▶ Source material:
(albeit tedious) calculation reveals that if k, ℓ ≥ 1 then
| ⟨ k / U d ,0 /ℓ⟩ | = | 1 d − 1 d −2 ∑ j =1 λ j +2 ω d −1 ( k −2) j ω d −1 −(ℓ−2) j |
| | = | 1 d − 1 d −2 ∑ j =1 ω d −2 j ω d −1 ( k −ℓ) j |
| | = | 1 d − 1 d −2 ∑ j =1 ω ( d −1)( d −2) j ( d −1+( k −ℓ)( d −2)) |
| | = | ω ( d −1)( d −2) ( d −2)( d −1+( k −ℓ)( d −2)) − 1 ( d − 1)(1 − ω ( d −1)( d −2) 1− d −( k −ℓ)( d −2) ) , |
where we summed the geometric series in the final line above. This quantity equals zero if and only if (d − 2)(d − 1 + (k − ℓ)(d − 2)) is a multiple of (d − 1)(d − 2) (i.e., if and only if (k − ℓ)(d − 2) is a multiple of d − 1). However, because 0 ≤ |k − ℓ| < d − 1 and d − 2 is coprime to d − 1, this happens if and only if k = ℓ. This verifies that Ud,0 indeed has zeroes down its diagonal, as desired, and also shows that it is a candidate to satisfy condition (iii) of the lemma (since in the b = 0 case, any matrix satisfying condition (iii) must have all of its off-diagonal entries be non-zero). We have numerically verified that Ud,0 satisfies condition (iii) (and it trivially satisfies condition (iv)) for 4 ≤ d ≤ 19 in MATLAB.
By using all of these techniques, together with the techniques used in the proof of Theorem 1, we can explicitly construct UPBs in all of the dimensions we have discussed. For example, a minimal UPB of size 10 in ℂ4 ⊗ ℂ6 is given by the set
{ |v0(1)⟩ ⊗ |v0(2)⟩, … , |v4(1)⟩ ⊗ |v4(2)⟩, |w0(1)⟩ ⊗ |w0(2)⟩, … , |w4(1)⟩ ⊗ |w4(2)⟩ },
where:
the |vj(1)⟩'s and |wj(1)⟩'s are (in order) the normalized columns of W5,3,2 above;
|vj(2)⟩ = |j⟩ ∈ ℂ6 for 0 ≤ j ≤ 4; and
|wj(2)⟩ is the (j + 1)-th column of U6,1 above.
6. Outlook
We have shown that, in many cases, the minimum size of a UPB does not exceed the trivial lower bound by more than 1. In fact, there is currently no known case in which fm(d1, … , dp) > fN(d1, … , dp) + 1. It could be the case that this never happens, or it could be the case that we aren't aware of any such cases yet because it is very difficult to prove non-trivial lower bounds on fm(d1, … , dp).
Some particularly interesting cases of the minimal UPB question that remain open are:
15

▶ Required work: Word for word, copy out the entries.

▶ Result:
(albeit tedious) calculation reveals that if k, ℓ ≥ 1 then
| ⟨ k / U d ,0 /ℓ⟩ | = | 1 d − 1 d −2 ∑ j =1 λ j +2 ω d −1 ( k −2) j ω d −1 −(ℓ−2) j |
| | = | 1 d − 1 d −2 ∑ j =1 ω d −2 j ω d −1 ( k −ℓ) j |
| | = | 1 d − 1 d −2 ∑ j =1 ω ( d −1)( d −2) j ( d −1+( k −ℓ)( d −2)) |
| | = | ω ( d −1)( d −2) ( d −2)( d −1+( k −ℓ)( d −2)) − 1 ( d − 1)(1 − ω ( d −1)( d −2) 1− d −( k −ℓ)( d −2) ) , |
where we summed the geometric series in the final line above. This quantity equals zero if and only if (d − 2)(d − 1 + (k − ℓ)(d − 2)) is a multiple of (d − 1)(d − 2) (i.e., if and only if (k − ℓ)(d − 2) is a multiple of d − 1). However, because 0 ≤ |k − ℓ| < d − 1 and d − 2 is coprime to d − 1, this happens if and only if k = ℓ. This verifies that Ud,0 indeed has zeroes down its diagonal, as desired, and also shows that it is a candidate to satisfy condition (iii) of the lemma (since in the b = 0 case, any matrix satisfying condition (iii) must have all of its off-diagonal entries be non-zero). We have numerically verified that Ud,0 satisfies condition (iii) (and it trivially satisfies condition (iv)) for 4 ≤ d ≤ 19 in MATLAB.
By using all of these techniques, together with the techniques used in the proof of Theorem 1, we can explicitly construct UPBs in all of the dimensions we have discussed. For example, a minimal UPB of size 10 in ℂ4 ⊗ ℂ6 is given by the set
{ |v0(1)⟩ ⊗ |v0(2)⟩, … , |v4(1)⟩ ⊗ |v4(2)⟩, |w0(1)⟩ ⊗ |w0(2)⟩, … , |w4(1)⟩ ⊗ |w4(2)⟩ },
where:
the |vj(1)⟩'s and |wj(1)⟩'s are (in order) the normalized columns of W5,3,2 above;
|vj(2)⟩ = |j⟩ ∈ ℂ6 for 0 ≤ j ≤ 4; and
|wj(2)⟩ is the (j + 1)-th column of U6,1 above.
6. Outlook
We have shown that, in many cases, the minimum size of a UPB does not exceed the trivial lower bound by more than 1. In fact, there is currently no known case in which fm(d1, … , dp) > fN(d1, … , dp) + 1. It could be the case that this never happens, or it could be the case that we aren't aware of any such cases yet because it is very difficult to prove non-trivial lower bounds on fm(d1, … , dp).
Some particularly interesting cases of the minimal UPB question that remain open are:
15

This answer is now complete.